Start of Exercise data
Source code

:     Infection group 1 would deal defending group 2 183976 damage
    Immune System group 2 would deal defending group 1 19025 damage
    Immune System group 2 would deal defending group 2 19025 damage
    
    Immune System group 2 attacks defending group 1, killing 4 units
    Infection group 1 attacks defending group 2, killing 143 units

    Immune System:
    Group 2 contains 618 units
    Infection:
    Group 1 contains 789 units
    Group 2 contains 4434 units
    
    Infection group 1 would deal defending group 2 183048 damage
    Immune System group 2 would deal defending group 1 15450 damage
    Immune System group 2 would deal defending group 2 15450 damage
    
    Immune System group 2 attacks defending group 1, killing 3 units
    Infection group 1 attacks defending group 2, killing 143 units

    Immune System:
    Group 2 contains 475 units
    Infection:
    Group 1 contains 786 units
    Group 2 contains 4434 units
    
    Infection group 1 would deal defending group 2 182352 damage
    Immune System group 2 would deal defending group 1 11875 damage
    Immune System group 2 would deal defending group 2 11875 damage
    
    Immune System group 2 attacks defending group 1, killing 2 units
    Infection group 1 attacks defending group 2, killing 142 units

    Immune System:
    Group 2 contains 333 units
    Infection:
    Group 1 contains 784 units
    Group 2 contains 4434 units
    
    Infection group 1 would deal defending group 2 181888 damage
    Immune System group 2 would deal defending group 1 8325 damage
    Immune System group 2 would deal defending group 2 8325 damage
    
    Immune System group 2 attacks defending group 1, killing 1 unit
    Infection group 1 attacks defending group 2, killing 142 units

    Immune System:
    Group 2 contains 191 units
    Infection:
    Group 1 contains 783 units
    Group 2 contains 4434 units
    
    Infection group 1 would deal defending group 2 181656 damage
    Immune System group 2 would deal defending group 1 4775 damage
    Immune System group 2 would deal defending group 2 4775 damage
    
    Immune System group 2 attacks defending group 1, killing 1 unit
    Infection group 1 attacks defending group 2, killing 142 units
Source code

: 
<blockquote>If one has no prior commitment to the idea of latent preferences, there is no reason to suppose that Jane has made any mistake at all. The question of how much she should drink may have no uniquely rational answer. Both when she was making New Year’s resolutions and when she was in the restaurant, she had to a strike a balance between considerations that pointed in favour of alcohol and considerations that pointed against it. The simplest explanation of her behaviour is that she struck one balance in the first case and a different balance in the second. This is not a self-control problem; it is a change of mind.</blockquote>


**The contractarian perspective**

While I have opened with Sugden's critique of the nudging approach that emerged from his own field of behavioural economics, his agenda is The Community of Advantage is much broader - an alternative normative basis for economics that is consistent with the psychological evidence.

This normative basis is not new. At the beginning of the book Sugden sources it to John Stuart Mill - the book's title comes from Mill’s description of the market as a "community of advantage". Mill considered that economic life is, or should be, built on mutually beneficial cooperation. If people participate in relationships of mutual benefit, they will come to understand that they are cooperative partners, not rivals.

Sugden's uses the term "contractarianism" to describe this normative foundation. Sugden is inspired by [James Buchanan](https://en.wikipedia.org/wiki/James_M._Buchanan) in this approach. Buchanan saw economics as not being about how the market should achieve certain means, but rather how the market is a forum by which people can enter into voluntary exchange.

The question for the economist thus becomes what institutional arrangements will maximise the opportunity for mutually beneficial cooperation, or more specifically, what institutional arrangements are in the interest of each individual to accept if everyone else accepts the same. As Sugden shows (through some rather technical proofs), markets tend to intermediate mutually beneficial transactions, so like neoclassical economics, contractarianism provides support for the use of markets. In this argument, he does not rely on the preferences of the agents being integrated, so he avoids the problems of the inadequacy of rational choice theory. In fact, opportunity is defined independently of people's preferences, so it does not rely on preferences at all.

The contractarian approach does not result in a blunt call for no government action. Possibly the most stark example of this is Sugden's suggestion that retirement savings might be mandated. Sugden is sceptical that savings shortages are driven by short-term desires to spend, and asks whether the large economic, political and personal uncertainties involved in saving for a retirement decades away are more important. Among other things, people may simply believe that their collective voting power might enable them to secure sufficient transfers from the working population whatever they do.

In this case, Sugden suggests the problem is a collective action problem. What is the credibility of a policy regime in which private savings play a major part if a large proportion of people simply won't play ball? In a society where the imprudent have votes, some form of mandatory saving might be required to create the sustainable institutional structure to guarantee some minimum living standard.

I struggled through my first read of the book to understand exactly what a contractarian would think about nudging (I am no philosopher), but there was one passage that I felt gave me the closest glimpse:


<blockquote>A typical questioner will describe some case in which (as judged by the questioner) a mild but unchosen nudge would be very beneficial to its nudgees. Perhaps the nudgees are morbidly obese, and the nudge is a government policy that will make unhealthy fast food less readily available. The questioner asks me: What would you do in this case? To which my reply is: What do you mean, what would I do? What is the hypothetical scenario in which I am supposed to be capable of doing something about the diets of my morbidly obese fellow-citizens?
End of Exercise data
### Problem statement
When you answer, repeat every record exactly, omitting nothing.

### Answer for the task
Source code

:     Infection group 1 would deal defending group 2 183976 damage
    Immune System group 2 would deal defending group 1 19025 damage
    Immune System group 2 would deal defending group 2 19025 damage
    
    Immune System group 2 attacks defending group 1, killing 4 units
    Infection group 1 attacks defending group 2, killing 143 units

    Immune System:
    Group 2 contains 618 units
    Infection:
    Group 1 contains 789 units
    Group 2 contains 4434 units
    
    Infection group 1 would deal defending group 2 183048 damage
    Immune System group 2 would deal defending group 1 15450 damage
    Immune System group 2 would deal defending group 2 15450 damage
    
    Immune System group 2 attacks defending group 1, killing 3 units
    Infection group 1 attacks defending group 2, killing 143 units

    Immune System:
    Group 2 contains 475 units
    Infection:
    Group 1 contains 786 units
    Group 2 contains 4434 units
    
    Infection group 1 would deal defending group 2 182352 damage
    Immune System group 2 would deal defending group 1 11875 damage
    Immune System group 2 would deal defending group 2 11875 damage
    
    Immune System group 2 attacks defending group 1, killing 2 units
    Infection group 1 attacks defending group 2, killing 142 units

    Immune System:
    Group 2 contains 333 units
    Infection:
    Group 1 contains 784 units
    Group 2 contains 4434 units
    
    Infection group 1 would deal defending group 2 181888 damage
    Immune System group 2 would deal defending group 1 8325 damage
    Immune System group 2 would deal defending group 2 8325 damage
    
    Immune System group 2 attacks defending group 1, killing 1 unit
    Infection group 1 attacks defending group 2, killing 142 units

    Immune System:
    Group 2 contains 191 units
    Infection:
    Group 1 contains 783 units
    Group 2 contains 4434 units
    
    Infection group 1 would deal defending group 2 181656 damage
    Immune System group 2 would deal defending group 1 4775 damage
    Immune System group 2 would deal defending group 2 4775 damage
    
    Immune System group 2 attacks defending group 1, killing 1 unit
    Infection group 1 attacks defending group 2, killing 142 units
Source code

: 
<blockquote>If one has no prior commitment to the idea of latent preferences, there is no reason to suppose that Jane has made any mistake at all. The question of how much she should drink may have no uniquely rational answer. Both when she was making New Year’s resolutions and when she was in the restaurant, she had to a strike a balance between considerations that pointed in favour of alcohol and considerations that pointed against it. The simplest explanation of her behaviour is that she struck one balance in the first case and a different balance in the second. This is not a self-control problem; it is a change of mind.</blockquote>


**The contractarian perspective**

While I have opened with Sugden's critique of the nudging approach that emerged from his own field of behavioural economics, his agenda is The Community of Advantage is much broader - an alternative normative basis for economics that is consistent with the psychological evidence.

This normative basis is not new. At the beginning of the book Sugden sources it to John Stuart Mill - the book's title comes from Mill’s description of the market as a "community of advantage". Mill considered that economic life is, or should be, built on mutually beneficial cooperation. If people participate in relationships of mutual benefit, they will come to understand that they are cooperative partners, not rivals.

Sugden's uses the term "contractarianism" to describe this normative foundation. Sugden is inspired by [James Buchanan](https://en.wikipedia.org/wiki/James_M._Buchanan) in this approach. Buchanan saw economics as not being about how the market should achieve certain means, but rather how the market is a forum by which people can enter into voluntary exchange.

The question for the economist thus becomes what institutional arrangements will maximise the opportunity for mutually beneficial cooperation, or more specifically, what institutional arrangements are in the interest of each individual to accept if everyone else accepts the same. As Sugden shows (through some rather technical proofs), markets tend to intermediate mutually beneficial transactions, so like neoclassical economics, contractarianism provides support for the use of markets. In this argument, he does not rely on the preferences of the agents being integrated, so he avoids the problems of the inadequacy of rational choice theory. In fact, opportunity is defined independently of people's preferences, so it does not rely on preferences at all.

The contractarian approach does not result in a blunt call for no government action. Possibly the most stark example of this is Sugden's suggestion that retirement savings might be mandated. Sugden is sceptical that savings shortages are driven by short-term desires to spend, and asks whether the large economic, political and personal uncertainties involved in saving for a retirement decades away are more important. Among other things, people may simply believe that their collective voting power might enable them to secure sufficient transfers from the working population whatever they do.

In this case, Sugden suggests the problem is a collective action problem. What is the credibility of a policy regime in which private savings play a major part if a large proportion of people simply won't play ball? In a society where the imprudent have votes, some form of mandatory saving might be required to create the sustainable institutional structure to guarantee some minimum living standard.

I struggled through my first read of the book to understand exactly what a contractarian would think about nudging (I am no philosopher), but there was one passage that I felt gave me the closest glimpse:


<blockquote>A typical questioner will describe some case in which (as judged by the questioner) a mild but unchosen nudge would be very beneficial to its nudgees. Perhaps the nudgees are morbidly obese, and the nudge is a government policy that will make unhealthy fast food less readily available. The questioner asks me: What would you do in this case? To which my reply is: What do you mean, what would I do? What is the hypothetical scenario in which I am supposed to be capable of doing something about the diets of my morbidly obese fellow-citizens?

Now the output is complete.